Ah, there are days when I pick up (or click into) the Wall Street Journal and just get infuriated by the first article I read. Today we have the richest man in the world arguing for something called "Creative Capitalism" to help the worlds poor. Bill Gates, Microsoft Founder and Chairman, gave a speech today at the World Economic Forum in Davos Switzerland that is anything but a defense of capitalism.
"We have to find a way to make the aspects of capitalism that serve wealthier people serve poorer people as well," Mr. Gates will tell world leaders at the forum, according to a copy of the speech seen by The Wall Street Journal.
Mr. Gates isn't abandoning his belief in capitalism as the best economic system. But in an interview with the Journal last week at his Microsoft office in Redmond, Wash., Mr. Gates said that he has grown impatient with the shortcomings of capitalism. He said he has seen those failings first-hand on trips for Microsoft to places like the South African slum of Soweto, and discussed them with dozens of experts on disease and poverty. He has voraciously read about those failings in books that propose new approaches to narrowing the gap between rich and poor.

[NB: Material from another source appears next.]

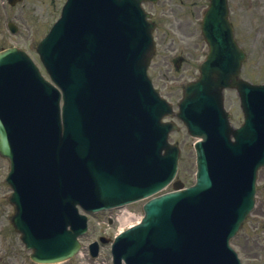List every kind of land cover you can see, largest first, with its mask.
<instances>
[{"label": "rangeland", "instance_id": "1", "mask_svg": "<svg viewBox=\"0 0 264 264\" xmlns=\"http://www.w3.org/2000/svg\"><path fill=\"white\" fill-rule=\"evenodd\" d=\"M63 0H26L23 3V20H22V39L21 43L26 44L29 37V33H34L37 37H40L48 28L51 21L55 18L58 8ZM178 0H173L172 3H177ZM199 4H205V0H197ZM166 5L165 0H161V3L153 7L152 9L159 12L158 16L160 21V28L156 32L157 38V56L154 59L151 71L155 81L160 80L156 76L157 67L156 64L163 60V56H166L167 63L165 64L166 72L168 75L177 76L178 73H174V62L170 54L178 50L180 55L186 56L188 63L184 64L182 68H190V61L196 56H201L204 51V44L199 35V31L195 29L193 23L183 25V29L193 30L192 35L188 38L172 32L169 34V20L166 15L162 14L163 7ZM232 16L235 19L237 25V36L240 42L249 49V61L245 65V73L251 78H264V0H245L244 5L240 7H233ZM177 32L180 31L178 25H170ZM166 31L168 35H164ZM187 41H190L188 44ZM194 43L192 47H186ZM174 50V51H173ZM161 65V64H160ZM186 72V71H184ZM257 76V77H256ZM187 136V135H186ZM184 133L179 135L180 139H188ZM184 158L189 159V163H185L182 166V174L187 178L190 177L192 172L191 167V150L184 151ZM264 193V168L260 171L259 179V195L257 210L249 221H247L243 227L242 233L233 241L240 252L244 264H264V228L263 223L260 224L258 220L264 218V209L262 194ZM263 214V215H262ZM103 219L99 217L98 220ZM120 222H114L111 229L107 230L109 236L119 227ZM91 232L87 236V240L100 232H104L103 229L98 228L94 222L91 224ZM87 258V257H86ZM86 264H111L108 249L102 248V254L100 258L96 260H85ZM21 264H34L28 259V252L22 248V261ZM60 264H83L79 257H75L66 262Z\"/></svg>", "mask_w": 264, "mask_h": 264}, {"label": "water", "instance_id": "2", "mask_svg": "<svg viewBox=\"0 0 264 264\" xmlns=\"http://www.w3.org/2000/svg\"><path fill=\"white\" fill-rule=\"evenodd\" d=\"M204 76L205 78H207V80H210L209 75L206 71H204ZM210 89H211V85H210L209 91ZM42 115H47V113L45 111H42ZM0 142H1L2 151L3 149L4 151H6L2 136H0ZM163 204L165 205V208L167 209L169 213L172 209L173 203H171V200H166L165 203L158 202V205L160 206ZM160 206H157L156 208H154L151 214V217L149 218L150 224L151 222L153 224L159 222V219L156 217V210H158ZM194 214H195L194 207H190L189 209L185 211V214L184 213L182 214L180 212L178 215L175 216V225L177 227L175 233L177 235V240L179 238V240L183 239V241L186 242V248H185V247H182L184 245V242L180 241L181 246L179 247L178 252H177L178 259L180 260L181 264H185V262H189V264H203V263L209 264L207 263L208 260H206L205 258L207 257V255H210V248L214 246L210 245V242L212 241V239H210L209 229H206L205 226L209 225L207 223H210V214H207V215L203 214L200 216L199 229L201 230V232L198 234L200 237L197 242V247L195 246L196 237L192 236L191 234V236H188L187 238H185L188 234L183 233L185 230L184 224L187 223L188 219L190 217L192 218ZM169 219H170L169 214L165 215L163 218L164 224H166V221ZM145 233L146 231L140 232V233L133 232L127 236V243L123 247L125 255L133 256L132 254L136 253L139 243L141 239L144 237ZM200 250H204L206 255H203V252ZM192 251H193L194 257L191 258ZM169 255L170 254L167 253L166 256H169ZM148 264H150V262H148Z\"/></svg>", "mask_w": 264, "mask_h": 264}, {"label": "bare ground", "instance_id": "3", "mask_svg": "<svg viewBox=\"0 0 264 264\" xmlns=\"http://www.w3.org/2000/svg\"><path fill=\"white\" fill-rule=\"evenodd\" d=\"M123 222H126L131 219V215H125L120 217Z\"/></svg>", "mask_w": 264, "mask_h": 264}]
</instances>
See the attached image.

In particular, he said, he's troubled that advances in technology, health care and education tend to help the rich and bypass the poor. "The rate of improvement for the third that is better off is pretty rapid," he said. "The part that's unsatisfactory is for the bottom third -- two billion of six billion."
Gates' first fundamental mistake is mistaking capitalism as purely an economic system. Proper laissez faire capitalism is first a political system, one based on individual rights. When viewed in that light the claim that capitalism has failed the poor seems tinny. Look at the world's poor in China, India, Southeast Asia, the Middle East and the entire African continent. Capitalism as a political system could hardly be said to exist here. Capitalism hasn't failed these people, but rather Communism, Islamofascism, and plain barbaric tyranny have. To lay that guilt at capitalism's feet is poorly placed blame, and this coming from one of the world's great capitalists.
As I've previously blogged, in pockets where enough basic individual rights exists, beginning with such things as private property rights, then the profit motive serves even the poorest of the poor effectively.The answer then is not to cast a new form of capitalism
With today's speech, Mr. Gates adds his high-profile name to the ranks of those who argue that unfettered capitalism can't solve broad social problems. Muhammad Yunus, the Bangladeshi economist who won the 2006 Nobel Peace Prize for his work providing small loans to the poor, is traversing the U.S. this month promoting a new book that calls capitalism "half developed" because it focuses only on the profit-oriented side of human nature, not on the satisfaction derived from helping others.
Here is Gates' other fundamental error, altruism. He plans to quote from Adam Smith's The Theory of Moral Sentiments on the pleasure man derives from taking an interest in the fortunes of others. What's Gates solution? It's nothing new, just the good old mixed economy of course.
Key to Mr. Gates's plan will be for businesses to dedicate their top people to poor issues -- an approach he feels is more powerful than traditional corporate donations and volunteer work. Governments should set policies and disburse funds to create financial incentives for businesses to improve the lives of the poor, he plans to say today. "If we can spend the early decades of the 21st century finding approaches that meet the needs of the poor in ways that generate profits for business, we will have found a sustainable way to reduce poverty in the world," Mr. Gates plans to say.
No, Mr. Gates, instead of calling capitalism a partial solution, and calling for a new kind of capitalism based on altruistic sentiments, you should be calling for the establishment of capitalism in the first place, where none exists.